17.          The appellant insists that the children are at serious health risk, but vaguely, without specification of evidence in support. The children received treatment while they were in Nigeria. Their doctors here are experts in their care, but they are not experts in availability of medication and treatment in Nigeria. The most recent and accurate information is that cited by the respondent in the decision letter, in the rule 24 response dated 26 June 2020, and in submissions. Although medical care for the population as a whole is not to the same general standard as in the UK, the care available to the appellants' children in Nigeria, on the evidence cited by the respondent, is adequate.

18.          The children are doing well here. With their parents, there is no reason to think that they will not adapt and thrive in Nigeria. Their parents are well educated and caring. They will seek to maximise their children's wellbeing and opportunities. The children will be among the more advantaged section of the Nigerian population.

19.          The appellant has quoted much law, not all of it entirely accurate, but she has not specified any evidence by which it is less than reasonable to expect her children to remove to Nigeria.

20.          The decision of the FtT has been set aside. The decision substituted is that the appeal, as brought to the FtT, is dismissed.

21.          No anonymity direction has been requested or made.

 

 

7 August 2020

UT Judge Macleman

 

 

 

NOTIFICATION OF APPEAL RIGHTS

1. A person seeking permission to appeal against this decision must make a written application to the Upper Tribunal. Any such application must be received by the Upper Tribunal within the appropriate period after this decision was sent to the person making the application.
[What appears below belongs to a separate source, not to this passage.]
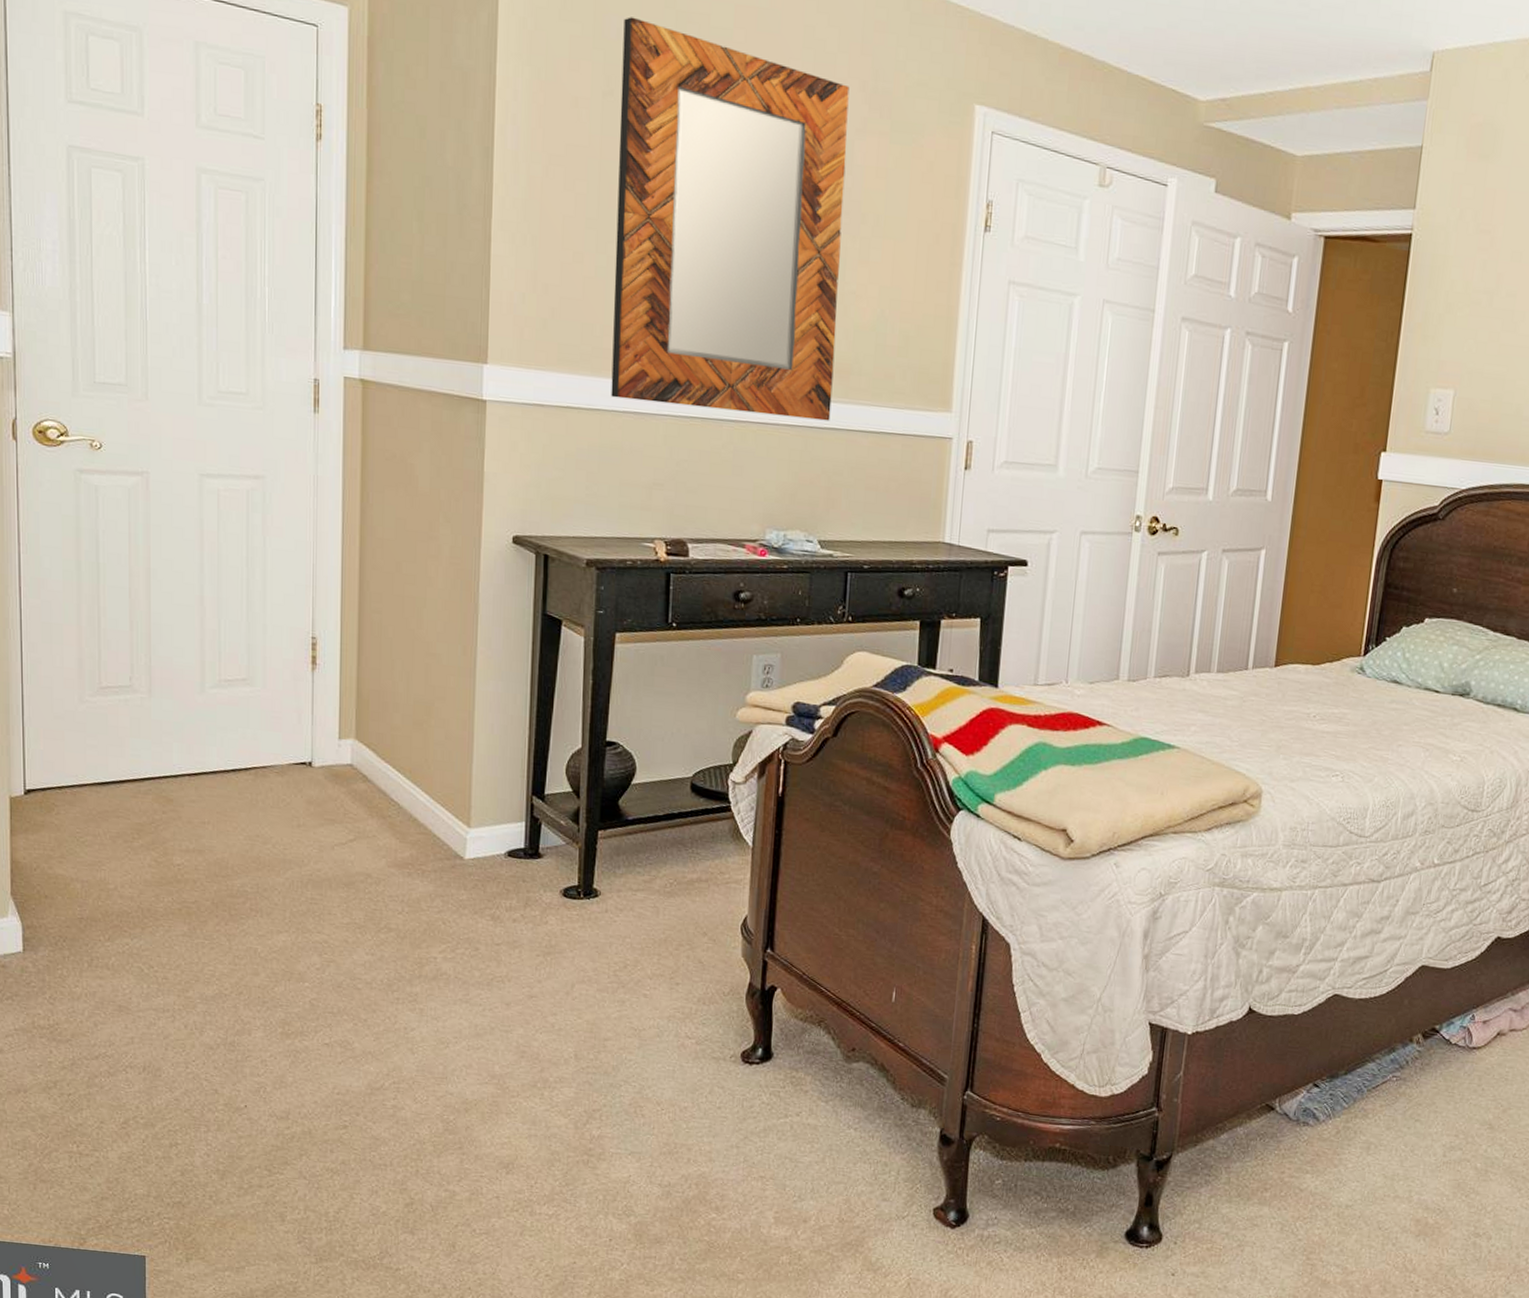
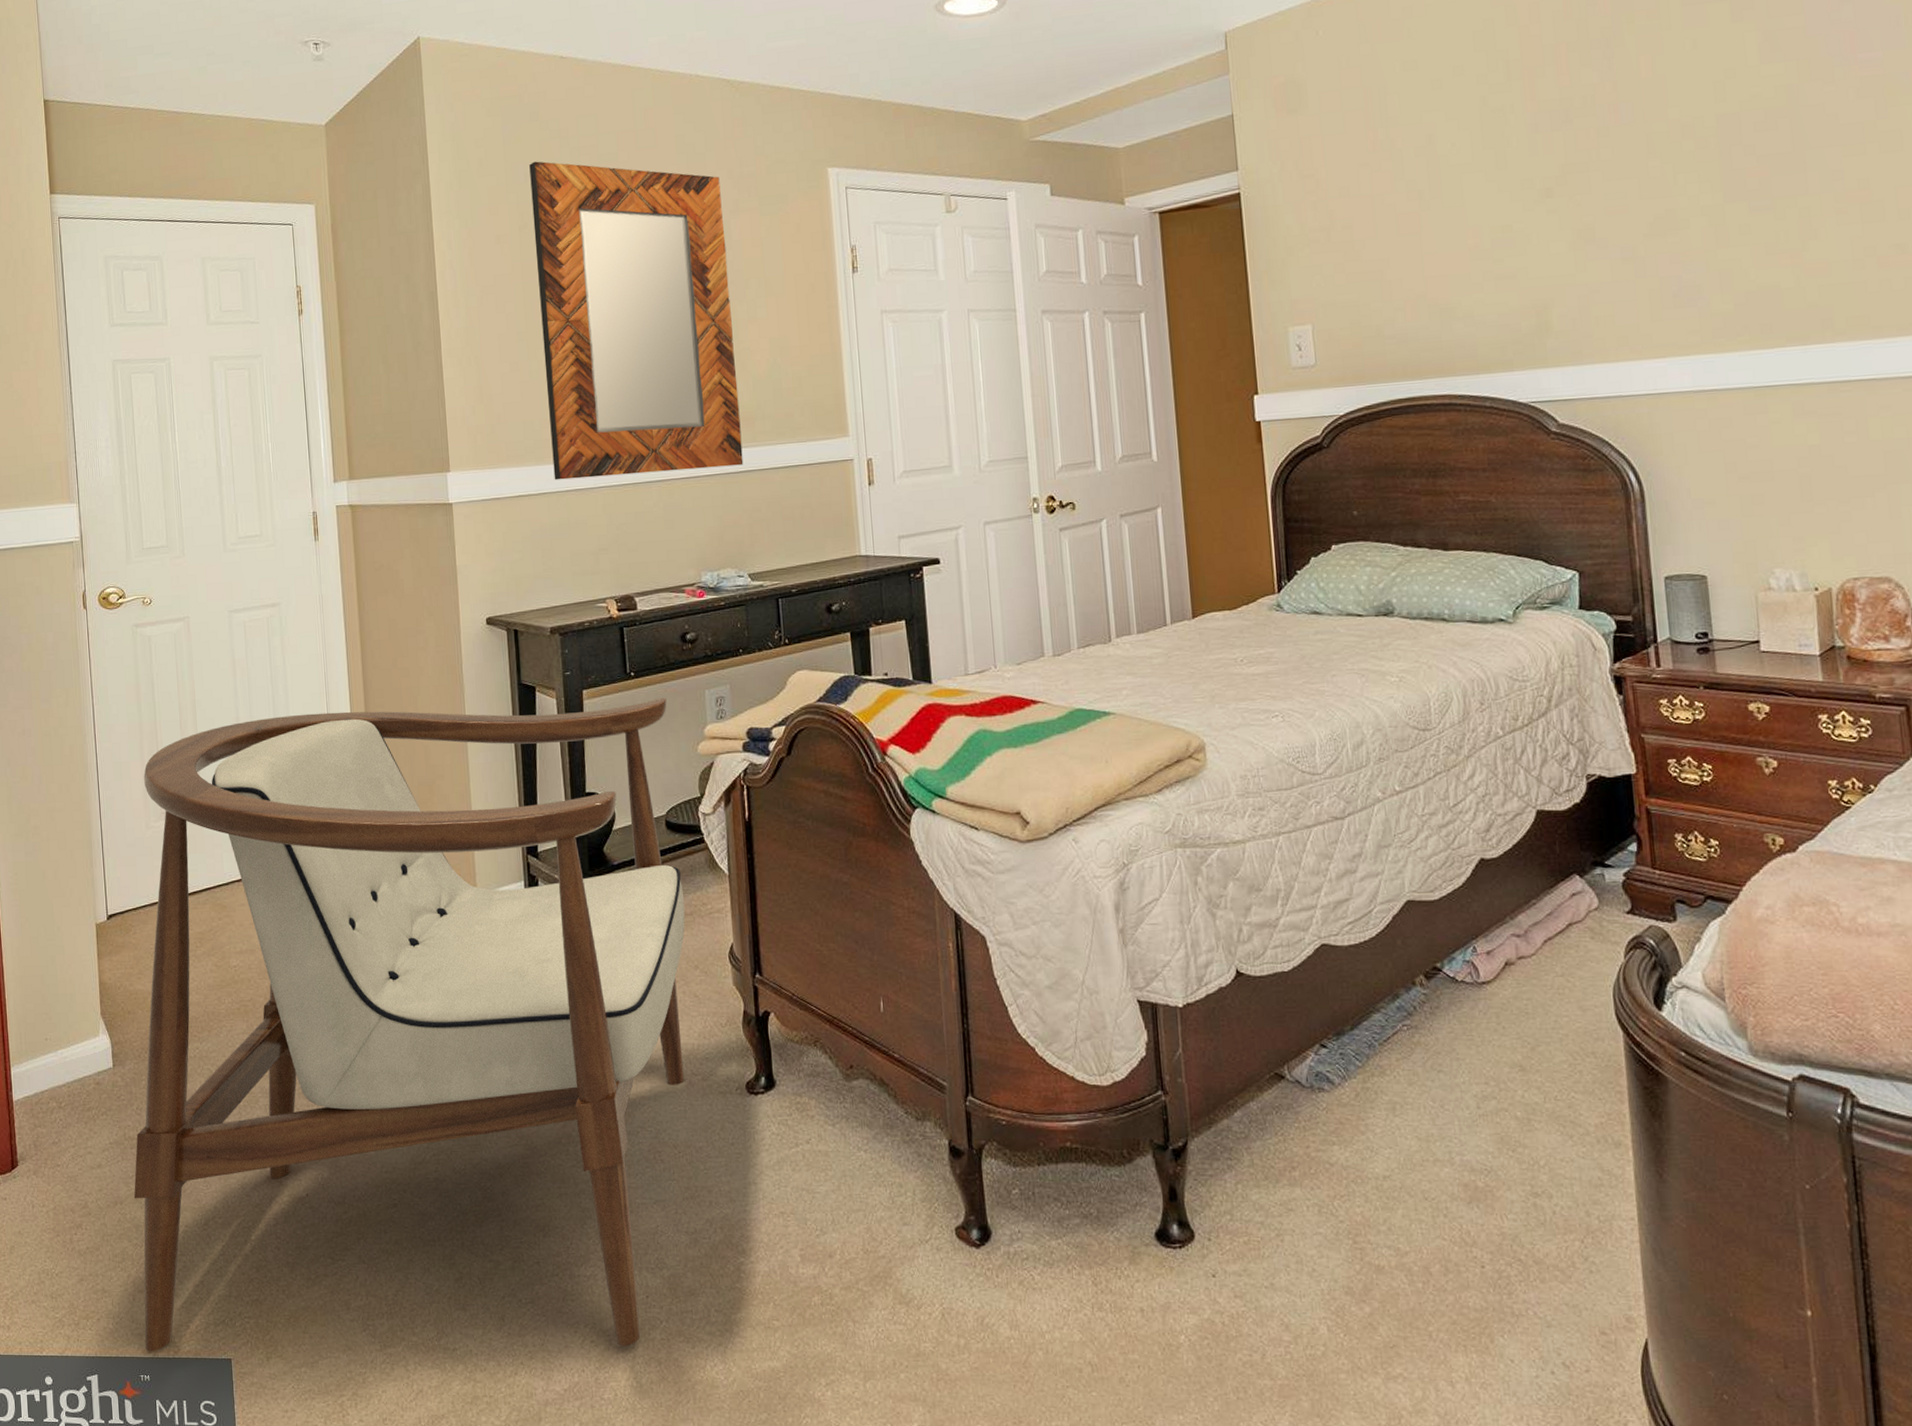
armchair: none [40,602,710,1283] -> present [134,697,685,1352]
The appropriate period varies, as follows, according to the location of the individual and the way in which the Upper Tribunal's decision was sent:

2. Where the person who appealed to the First-tier Tribunal is in the United Kingdom at the time that the application for permission to appeal is made, and is not in detention under the Immigration Acts, the appropriate period is 12 working days (10 working days, if the notice of decision is sent electronically).

3. Where the person making the application is in detention under the Immigration Acts , the appropriate period is 7 working days (5 working days, if the notice of decision is sent electronically).

4. Where the person who appealed to the First-tier Tribunal is outside the United Kingdom at the time that the application for permission to appeal is made, the appropriate period is 38 days (10 working days, if the notice of decision is sent electronically).

5. A "working day" means any day except a Saturday or a Sunday, Christmas Day, Good Friday or a bank holiday.

6. The date when the decision is "sent' is that appearing on the covering letter or covering email.